Start kamis 02/12/21
Buku tak bisa dinilai sekelibat mata. Untuk memberi cap seru dan membosankan, juga menentukan lanjut tidaknya membaca sebuah buku, perlu pembacaan lebih jauh dari sekadar seperempat bagian pertama. Yang benar baca dulu hingga tuntas baru berikan ungkapan rasa atas pengalaman membacamu.
Tapi, tidak ada salahnya memberikan catatan-catatan kecil dan luapan perasaanmu di sela-sela proses membaca. So, that's what I'm trying to do.
Ada banyak perempuan di buku ini, semuanya dikenalkan dengan meminjam sudut pandang tokoh utama. Yang mana sejauh 90 halaman ini, terkesan sangat menyebalkan, namun juga sangat manusiawi.
Mungkin beberapa orang, termasuk saya sempat merasa heran, bagaimana bisa seseorang dengan nama a,b, c —yang menyajikan cerita dengan tema 'sederhana' bisa dianggap sebagai 'sastrawan yang dianggap'. Namun, saya rasa titik 'kesederhanaan' itulah kuncinya. Penulis yang baik mampu mengangkat tema sehari-hari yang tampak sangat remeh dan familiar menjadi sebuah karya.

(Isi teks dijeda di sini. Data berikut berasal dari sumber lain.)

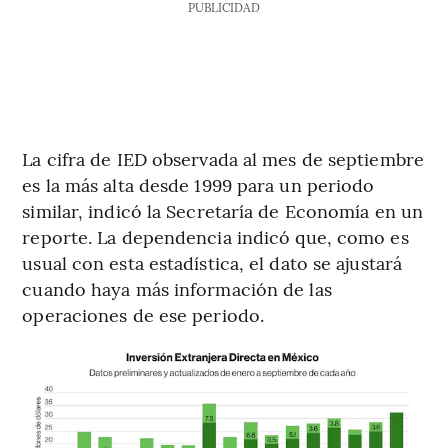
PUBLICIDAD
La cifra de IED observada al mes de septiembre
es la más alta desde 1999 para un periodo
similar, indicó la Secretaría de Economía en un
reporte. La dependencia indicó que, como es
usual con esta estadística, el dato se ajustará
cuando haya más información de las
operaciones de ese periodo.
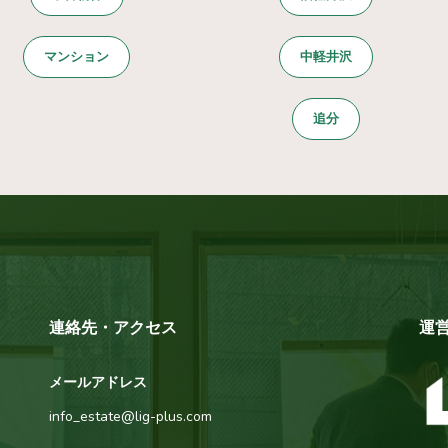
マンション
中軽井沢
追分
連絡先・アクセス
運
メールアドレス
info_estate@lig-plus.com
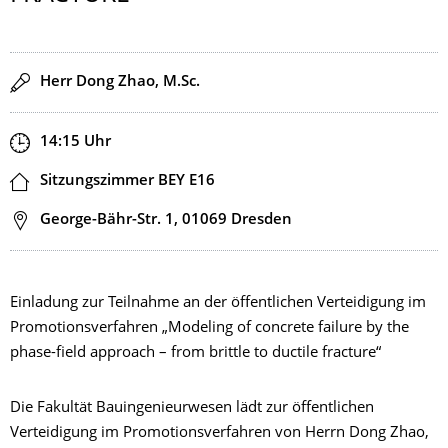
Redner
Herr Dong Zhao, M.Sc.
Zeit
14:15
Uhr
Ort
Sitzungszimmer BEY E16
Adresse
George-Bähr-Str. 1, 01069 Dresden
Einladung zur Teilnahme an der öffentlichen Verteidigung im
Promotionsverfahren „Modeling of concrete failure by the
phase-field approach – from brittle to ductile fracture“
Die Fakultät Bauingenieurwesen lädt zur öffentlichen
Verteidigung im Promotionsverfahren von Herrn Dong Zhao,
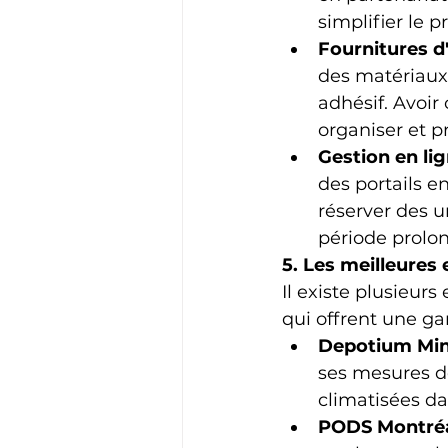
simplifier le p
Fournitures d
des matériaux 
adhésif. Avoir
organiser et p
Gestion en li
des portails e
réserver des u
période prolon
5. Les meilleures
Il existe plusieur
qui offrent une g
Depotium Min
ses mesures de
climatisées d
PODS Montré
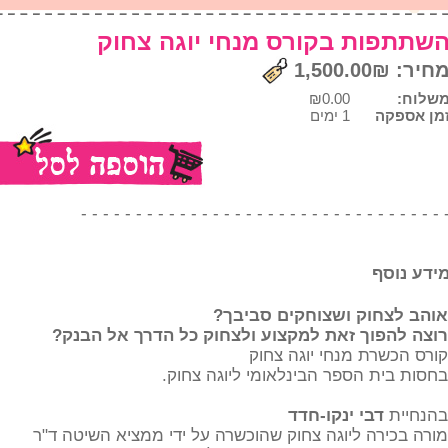
שתתפות בקורס מנחי יוגה צחוק
חיר: 1,500.00₪
שלוח:
₪0.00
מן אספקה
1 ימים
- - - - - - - - - - - - - - - - - - - - - - - - - - - - - - - - - 
ידע נוסף
אוהב לצחוק ושצוחקים סביבך?
רוצה להפוך זאת למקצוע ולצחוק כל הדרך אל הבנק?
קורס הכשרת מנחי יוגה צחוק
בחסות בית הספר הבינלאומי ליוגה צחוק.
בהנחיית
דבי ינקו-חדד
מורה בכירה ליוגה צחוק שהוכשרה על ידי ממציא השיטה ד"ר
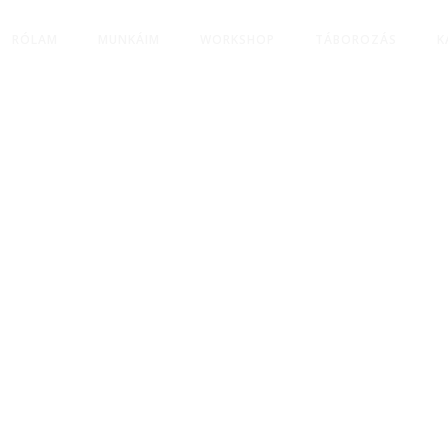
RÓLAM
MUNKÁIM
WORKSHOP
TÁBOROZÁS
K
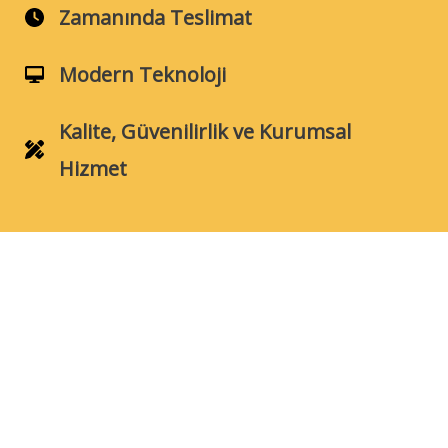
Zamanında Teslimat
Modern Teknoloji
Kalite, Güvenilirlik ve Kurumsal
Hizmet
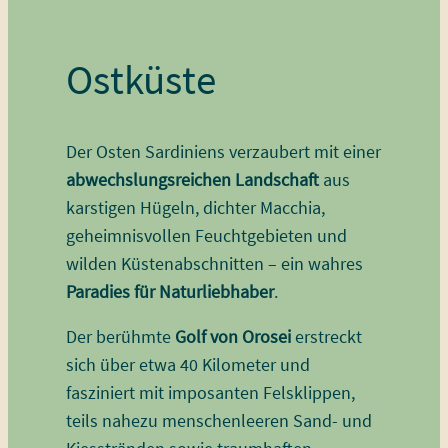
Ostküste
Der Osten Sardiniens verzaubert mit einer
abwechslungsreichen Landschaft
aus
karstigen Hügeln, dichter Macchia,
geheimnisvollen Feuchtgebieten und
wilden Küstenabschnitten – ein wahres
Paradies für Naturliebhaber
.
Der berühmte
Golf von Orosei
erstreckt
sich über etwa 40 Kilometer und
fasziniert mit imposanten Felsklippen,
teils nahezu menschenleeren Sand- und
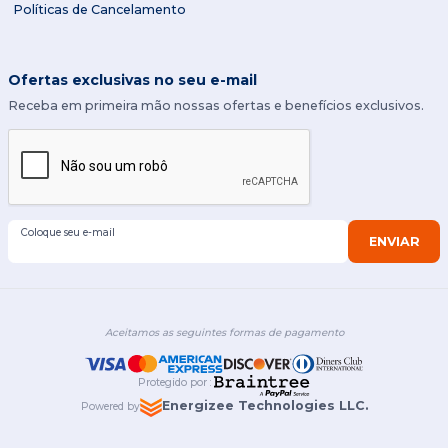
Políticas de Cancelamento
Ofertas exclusivas no seu e-mail
Receba em primeira mão nossas ofertas e benefícios exclusivos.
Coloque seu e-mail
ENVIAR
Aceitamos as seguintes formas de pagamento
Protegido por
:
Energizee Technologies LLC.
Powered by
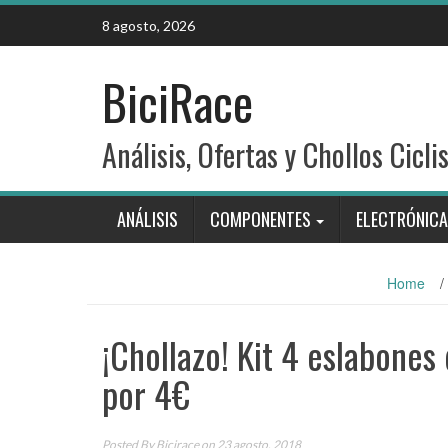
Skip
8 agosto, 2026
to
content
BiciRace
Análisis, Ofertas y Chollos Cicli
ANÁLISIS
COMPONENTES
ELECTRÓNICA
Home
/
¡Chollazo! Kit 4 eslabone
por 4€
Posted By
Bicirace
on 23 agosto, 2018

Hal tersebut terjadi di buku ini. Tokoh utama yang apa adanya, punya kelebihan namun tidak melulu baik, sangat manusiawi, tentu terasa dekat dengan pembaca. Mungkin kita akan menjumpai satu dua orang sepertinya di kehidupan nyata. Bisa jadi teman, kenalan, atau bahkan kamu sendiri.
Begitu halnya dengan tokoh perempuannya. Ada tiga yang saya suka, si peminjam korek, si tenang yang blak-blakan, juga kikan yang terkesan gampangan namun tak terduga.
Bahkan, setelah akhirnya jatuh hati pada tiga tokoh diatas, saya tenyata masih gagal dalam menduga siapa sebenarnya kekasih sejati sang tokoh utama!
Jawabannya tentu bukan ketiga gadis yang sudah saya sebut.
Ada sebuah luka yang akhirnya diungkapkan. Masa-masa sulit di mana sang tokoh utama menjadi poros sentral pemuda di masa revolusi. Ya, jiwa yang meledak-ledak dan penuh idealisme khas mahasiswa, dididik ketat atas nama organisasi, dikirim dan disekolahkan ke berbagai pelosok negeri untuk membangun batalyon. (saya menduga ia bergabung dengan partai komunis atau sosialis). Namun di saat genting itulah kisah cintanya hadir. Perempuan itu sama sekali tak bersinggungan dengan gerakan revolusionerya. Terkesan diselipkan. Tulus namun berakhir sakit. Sesakit remuknya ideologi yang ia bangun kemudian jatuh, masih lebih sakit kepergian perempuan itu.
Perempuan itu, yang kemudian membuatnya jadi orang lain. Idealis menjadi lebih gampangan, terutama pada perempuan. Sebanyak nama-nama yang pernah ia pacari, sejauh itu pula reputasinya sebagai pria yang main-main dikenal.
*agaknya ungkapan 'orang jahat lahir dari orang baik yang tersakiti' lumrah terjadi :")
Lebih lanjut, Cinta Tak Pernah Tepat Waktu mengajarkan sebuah proses pendewasaan, bahwa meski cinta selalu datang di saat yang tidak tepat, selalu ada jalan untuk sembuh.